Chelsea Gray scored 10 of Duke's last 12 points as the Blue Devils avoided a the shocking upset. BC trailed by one (61-60) with just under 3 minutes to play before Grey hit consecutive 3s just 58 seconds apart.

"We're getting better and that's our goal each game to get better and better," Crawley said.

Gray hit a jumper that gave Duke a 61-55 lead with 3:22 left. But BC closed that to 61-60 on a 3-pointer by Tessah Holt and two free throws by Katie Zenevitch.

Gray, who led all scorers with 19 points, then made the first 3-pointer, Kristen Doherty hit a layup for BC and Gray sank another 3-pointer, making it 67-62 with 1:28 to play.

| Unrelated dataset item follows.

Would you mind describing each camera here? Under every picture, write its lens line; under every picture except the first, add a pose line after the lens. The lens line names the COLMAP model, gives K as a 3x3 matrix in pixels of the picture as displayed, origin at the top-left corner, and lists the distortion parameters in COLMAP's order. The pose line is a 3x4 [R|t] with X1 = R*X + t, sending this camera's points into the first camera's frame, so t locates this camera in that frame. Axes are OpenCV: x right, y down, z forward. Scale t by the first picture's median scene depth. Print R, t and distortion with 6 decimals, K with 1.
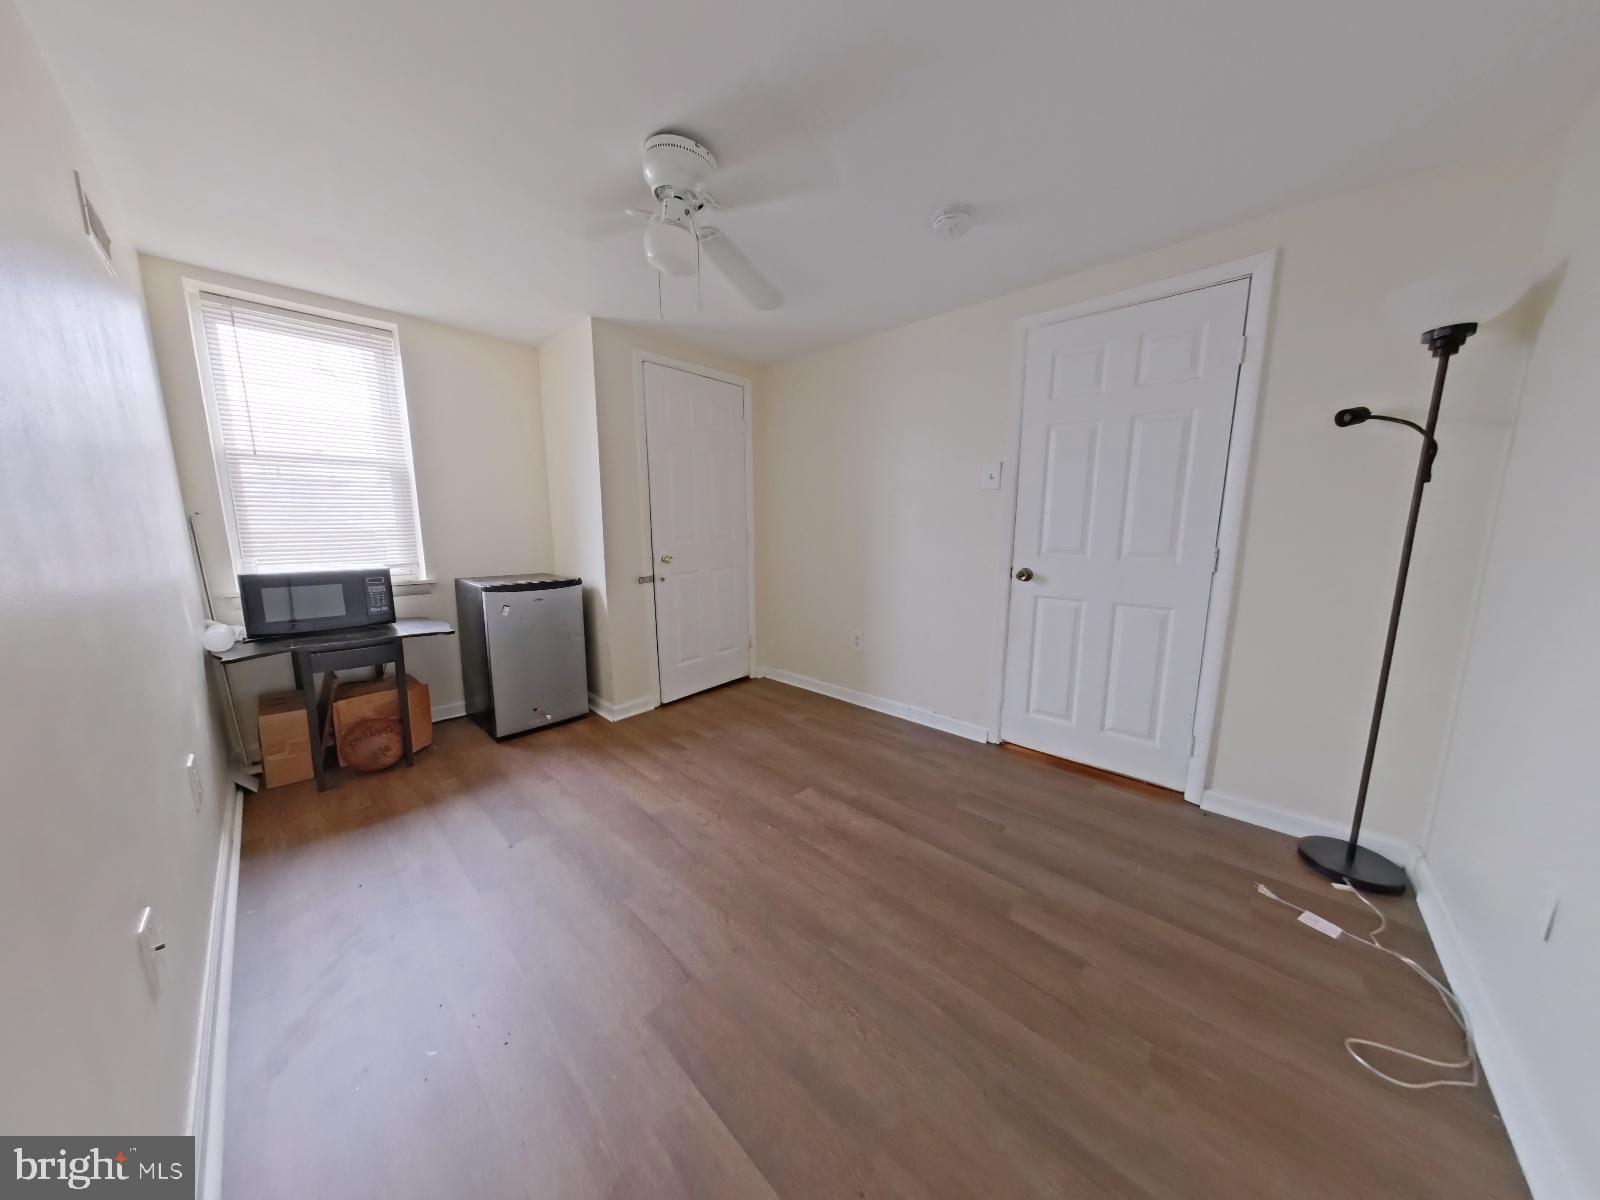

The Blue Devils finished with a short hook by Haley Peters and two free throws by Gray.

Duke (20-3, 11-0 Atlantic Coast Conference) got 18 points and 10 rebounds from Elizabeth Williams, her sixth double-double of the season, and 16 points from Peters.

BC (5-19, 0-11) was led by Doherty with 17 and Shayra Brown with 12.

Duke had beaten Wake Forest by 32 points before rolling over and No. 22 North Carolina. BC had lost eight of its 10 ACC games by at least 10 points. And the Blue Devils had a size advantage.

But every time they seemed poised to break the game open, BC came back.

BC led for the last time at 18-16 before Duke scored the next 11 points to take a 27-18 lead 4:43 before intermission. But the Eagles rallied by scoring the last eight points of the half and trailed just 32-31.

Duke added to its lead at the start of the second half but couldn't pull away.

With the score 39-33, the teams alternated baskets until the Blue Devils went ahead 52-44 on a 3-pointer by Gray with 11:09 to go. Then the Eagles scored the next four points on two free throws by Brown and a layup by Tiffany Ruffin, cutting the lead to 52-48 with 10:11 remaining.

The lead was back up to 59-52 when the Eagles scored again on 3-pointer by Kerri Shields. But after a steal by Peters, Gray hit her short jumper that opened a six-point advantage and started her late-game surge.

The 6-foot-3 Williams dominated inside early with layups on seven of Duke's first 10 shots. But BC clogged the middle after that and held her to just four points the rest of the way.

That opened up the perimeter, though, and Duke hit six of its seven 3-point shots in the second half.